Chapter 3 - Linear Regression Flashcards
Simple linear regression (form, coefficients, SE, CI)
yi = beta0 + beta1*xi + epsilon_i. estimates betahat1 and betahat2 are chosen to minimize RSS . you can calculate standard error (SE(betahat1)) and 95% CI for the coefficients (B +- 2 * SE(B)).
what is RSS? TSS?
residual sum of squares. (sum from 1 to n of (yi - yhat_i)^2.
total sum of squares. same but ybar instead of yhat
Hypothesis test
Ho = there is no relationship between X and Y (i.e., Beta1 = 0) Ha = there is some relationship (i.e., Beta1 != 0)
Test statistic for hypothesis test
t = betahat_1 / SE(betahat_1). under the null hypothesis this has a t-distribution with n-2 degrees of freedom (be careful about conclusions drawn from this). Pvalue
P value
if p value is < threshold, the values gained are too extreme to occur often within the null hypothesis (relies on an assumption of homoscedasticity - assumption of constant standard deviation). this relies very strongly on the model we are using. low p value means statistical significance
Multiple Linear Regression
Y = Beta0 + B1*X1 + … + BetapXp + epsilon. Pad X (a data matrix) with an extra column on the left for the intercept.

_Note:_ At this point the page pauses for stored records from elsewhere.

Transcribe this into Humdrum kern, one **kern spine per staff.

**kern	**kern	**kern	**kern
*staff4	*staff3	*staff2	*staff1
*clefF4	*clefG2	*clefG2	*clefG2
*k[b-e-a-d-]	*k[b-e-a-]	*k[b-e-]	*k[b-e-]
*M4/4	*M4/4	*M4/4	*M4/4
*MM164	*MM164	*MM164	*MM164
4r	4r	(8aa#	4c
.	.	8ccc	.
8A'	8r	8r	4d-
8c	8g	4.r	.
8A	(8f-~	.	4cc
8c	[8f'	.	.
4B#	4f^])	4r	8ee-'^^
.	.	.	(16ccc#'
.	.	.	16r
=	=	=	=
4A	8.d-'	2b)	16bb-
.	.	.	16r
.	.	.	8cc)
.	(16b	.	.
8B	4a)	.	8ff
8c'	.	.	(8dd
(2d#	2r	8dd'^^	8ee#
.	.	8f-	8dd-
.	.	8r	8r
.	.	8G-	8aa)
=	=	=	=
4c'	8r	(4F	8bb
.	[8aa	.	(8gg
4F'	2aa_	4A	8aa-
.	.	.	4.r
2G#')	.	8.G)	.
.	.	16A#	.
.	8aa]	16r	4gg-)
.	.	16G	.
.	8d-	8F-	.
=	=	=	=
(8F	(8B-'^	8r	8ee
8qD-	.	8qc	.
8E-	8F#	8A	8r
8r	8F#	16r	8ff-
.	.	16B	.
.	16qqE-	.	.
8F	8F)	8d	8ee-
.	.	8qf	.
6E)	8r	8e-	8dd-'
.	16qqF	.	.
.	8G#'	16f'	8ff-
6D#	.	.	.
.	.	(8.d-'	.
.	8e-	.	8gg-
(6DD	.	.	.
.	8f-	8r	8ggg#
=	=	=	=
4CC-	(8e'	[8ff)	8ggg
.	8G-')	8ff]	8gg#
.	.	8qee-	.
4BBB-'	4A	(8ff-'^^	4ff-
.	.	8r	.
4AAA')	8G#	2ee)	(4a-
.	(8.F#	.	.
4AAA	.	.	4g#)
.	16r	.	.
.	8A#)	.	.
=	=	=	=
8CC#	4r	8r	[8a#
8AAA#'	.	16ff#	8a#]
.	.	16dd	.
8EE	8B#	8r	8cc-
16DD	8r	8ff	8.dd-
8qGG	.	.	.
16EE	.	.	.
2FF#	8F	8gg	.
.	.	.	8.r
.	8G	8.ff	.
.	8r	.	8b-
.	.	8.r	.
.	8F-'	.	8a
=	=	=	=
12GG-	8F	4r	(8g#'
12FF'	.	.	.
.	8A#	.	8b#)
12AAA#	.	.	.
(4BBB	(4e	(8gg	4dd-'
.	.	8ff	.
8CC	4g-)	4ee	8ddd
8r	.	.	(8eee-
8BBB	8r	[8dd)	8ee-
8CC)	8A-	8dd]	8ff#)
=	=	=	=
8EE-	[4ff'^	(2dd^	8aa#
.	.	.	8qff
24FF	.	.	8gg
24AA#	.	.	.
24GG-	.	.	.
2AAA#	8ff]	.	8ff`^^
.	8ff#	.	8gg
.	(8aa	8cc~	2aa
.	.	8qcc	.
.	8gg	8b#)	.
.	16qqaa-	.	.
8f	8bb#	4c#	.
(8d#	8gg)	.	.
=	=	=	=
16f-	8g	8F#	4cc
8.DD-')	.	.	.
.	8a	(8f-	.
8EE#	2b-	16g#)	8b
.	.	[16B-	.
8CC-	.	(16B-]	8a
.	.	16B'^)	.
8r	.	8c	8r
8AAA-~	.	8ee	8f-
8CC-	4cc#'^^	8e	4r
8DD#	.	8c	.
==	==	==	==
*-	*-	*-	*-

Questions answered by multiple linear regression (4)
1) is at least one of the variables Xi useful for predicting the outcome Y
2) which subset of predictors is most important
3) how good is a linear model for the data
4) given a set of predictors, what is the likely value for Y, and how accurate is that estimate
How do we estimate the beta_i s?
minimize RSS, which for multiple linear regression is the HAT vector. Betahat = (X^T*X)^-1 * X^T * y
Which variables are important?
consider the hypothesis that the last q coefficients are 0. RSS0 is the RSS for the model which excludes those variables. the F-statistic under the null hypothesis has an f distribution. The null hypothesis is the intercept. WARNING: if number of variables is large, some p values will be arbitrarily low under the null hypothesis.
F statistic (relationship to hypothesis test)
[(RSS0 - RSS)/q]/[RSS/(n-q-1)] also (TSS - RSS)/p // RSS/(n-p-1). the t-statistic associated with i-th predictor is the sqrt of the F-statistic for the null hypothesis which sets only Beta_i = 0. Large f-statistic indicates that at least one of the variables is related to the repsonse. (if H0 is true F ~ 1, if Ha is true, F»_space; 1)
How many variables are important?
there are many choices for subsets of variables (2^p). select a range of models: 1) forward selection: starting from a null model, include variables one at a time (add in smallest remaining P value). minimize RSS after each step 2) backward selection: start from a full model, remove largest p-value 4) mixed selection: null model, add one at a time, minimize RSS at each step, throw out p values over a threshold
tuning
choosing one model in the range produced from a model selection method.
Dealing with categorical or qualitative predictors
for each qualitative predictor: 1) choose a baseline category (e.g., african american) 2) for every other category, define a new predictor (Xasian is 1 if person is asian and 0 otherwise) 3) Beta_Asian is the relative effect for being Asian compared to baseline category.
Does order matter? Choice of baseline?
When tuning, yes order matters.
model fit and predictions in qualitative predictors is independent of the choice of baseline. However, hypothesis tests derived from these variables are dependent on choice (the effect of being one ethnicity compared to baseline). Solution: to check if ethnicity is important, use an F-test for the hypothesis Beta_Asian = 0 (independent of coding).
How good are the predictors?
“confidence intervals” reflect the uncertainty on beta. “prediction” intervals reflect the uncertainty on beta and the irreducible error epsilon.